Critiqué après la sanglante répression d’un rassemblement palestinien de masse vendredi à Gaza, le gouvernement israélien tente de se justifier sur la scène internationale.

Vendredi, pendant la marche du retour, une manifestation populaire qui a rassemblé 30 000 Gazaouis à la frontière avec Israël 17 palestiniens ont été tués.

D’après le ministère de la Santé de Gaza, contrôlé comme le reste de l’administration de l’enclave sous blocus par le mouvement islamiste Hamas, 800 participants de la «Marche du retour» ont été blessés par balles depuis vendredi.

Dimanche soir, le Quai d’Orsay a exprimé «sa plus vive préoccupation» et réaffirmé le «droit des Palestiniens à manifester pacifiquement». La France a appelé le gouvernement israélien à « la retenue ». Un mot bien timide pour empêcher l’escalade de la violence.


Terrain médiatique

L’affrontement entre Israël et le Hamas s’est déplacé dimanche sur le terrain médiatique. Massacre de civils ? Elimination de terroristes, rétorque Tsahal, qui dit avoir visé précisément certains individus au passé identifié.

The Times of Israel rapporte Kobi Meidan, un éminent animateur vétéran de la radio et de la télévision, ce qui a suscité des commentaires politiques lapidaires après avoir déclaré qu’il avait « honte d’être Israélien » au vu des actions des militaires au cours des violences de vendredi qui ont eu lieu le long de la frontière avec Gaza. « 25 ans en arrière » analyse le journal israélien Haaretz. Et toujours aucune solution.

Anti-bibisme

A 15h44, des manifestants brûlent un drapeau israélien au pied de la statue de la République selon l'une de nos reporters sur place. Une partie de la foule applaudit, l'autre siffle.
A 15h44, des manifestants brûlent un drapeau israélien au pied de la statue de la République selon l’une de nos reporters sur place. Une partie de la foule applaudit, l’autre siffle.

manifGaza

Sur les réseaux sociaux, un déchaînement intolérable et insupportable de propos antisémites ont suivi l’affrontement sanglant.

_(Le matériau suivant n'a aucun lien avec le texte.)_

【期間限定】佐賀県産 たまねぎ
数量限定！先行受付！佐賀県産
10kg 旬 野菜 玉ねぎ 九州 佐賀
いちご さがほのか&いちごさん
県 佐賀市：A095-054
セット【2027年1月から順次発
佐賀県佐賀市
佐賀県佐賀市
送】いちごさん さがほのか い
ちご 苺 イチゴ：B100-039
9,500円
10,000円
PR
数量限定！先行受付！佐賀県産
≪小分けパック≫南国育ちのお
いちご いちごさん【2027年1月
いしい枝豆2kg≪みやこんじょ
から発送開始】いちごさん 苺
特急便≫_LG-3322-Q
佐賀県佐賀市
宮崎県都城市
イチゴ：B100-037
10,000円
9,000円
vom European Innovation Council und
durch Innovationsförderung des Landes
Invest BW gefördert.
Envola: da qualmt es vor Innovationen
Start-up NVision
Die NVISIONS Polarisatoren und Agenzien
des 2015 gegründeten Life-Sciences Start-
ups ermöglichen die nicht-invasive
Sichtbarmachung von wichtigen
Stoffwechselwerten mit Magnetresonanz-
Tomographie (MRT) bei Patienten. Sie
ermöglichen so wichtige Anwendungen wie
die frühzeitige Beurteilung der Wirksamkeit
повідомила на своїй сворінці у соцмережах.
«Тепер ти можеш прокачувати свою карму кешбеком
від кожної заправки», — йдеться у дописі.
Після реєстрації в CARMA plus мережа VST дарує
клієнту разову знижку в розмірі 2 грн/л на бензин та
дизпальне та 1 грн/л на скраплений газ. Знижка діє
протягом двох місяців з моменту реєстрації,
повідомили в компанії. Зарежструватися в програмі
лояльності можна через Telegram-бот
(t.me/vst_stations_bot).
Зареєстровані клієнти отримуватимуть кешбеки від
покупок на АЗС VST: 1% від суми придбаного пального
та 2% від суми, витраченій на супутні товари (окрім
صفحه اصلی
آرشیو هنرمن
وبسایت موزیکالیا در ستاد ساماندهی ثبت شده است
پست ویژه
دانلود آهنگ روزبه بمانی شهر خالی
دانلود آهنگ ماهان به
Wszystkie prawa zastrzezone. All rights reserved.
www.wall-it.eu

« L’antisémitisme désigne ceux qui détestent le peuple juif, dans toutes ses dimensions en lui attribuant toutes une série de défauts imaginaires. L’antisionisme désigne ceux qui s’opposent à l’existence de l’Etat d’Israël. Aucun nom ne désigne ceux qui s’opposent à la politique de l’actuel gouvernement israélien, sans pour autant remettre en cause l’existence de l’Etat d’Israël et encore moins être antisémites. Je propose de les nommer « antibibistes » ; en référence au diminutif (Bibi) du nom du premier ministre israélien qui mène cette politique.
Beaucoup d’Israéliens, de Palestiniens, et de gens de bonne volonté du monde entier ne sont qu’antibibistes, sans pour autant être ni antisionistes, ni antisémites. Et seuls les partisans de ce désastreux premier ministre, en Israël comme ailleurs, ont intérêt à entretenir cette suicidaire confusion. », rappelle l’intellectuel français Jacques Attali.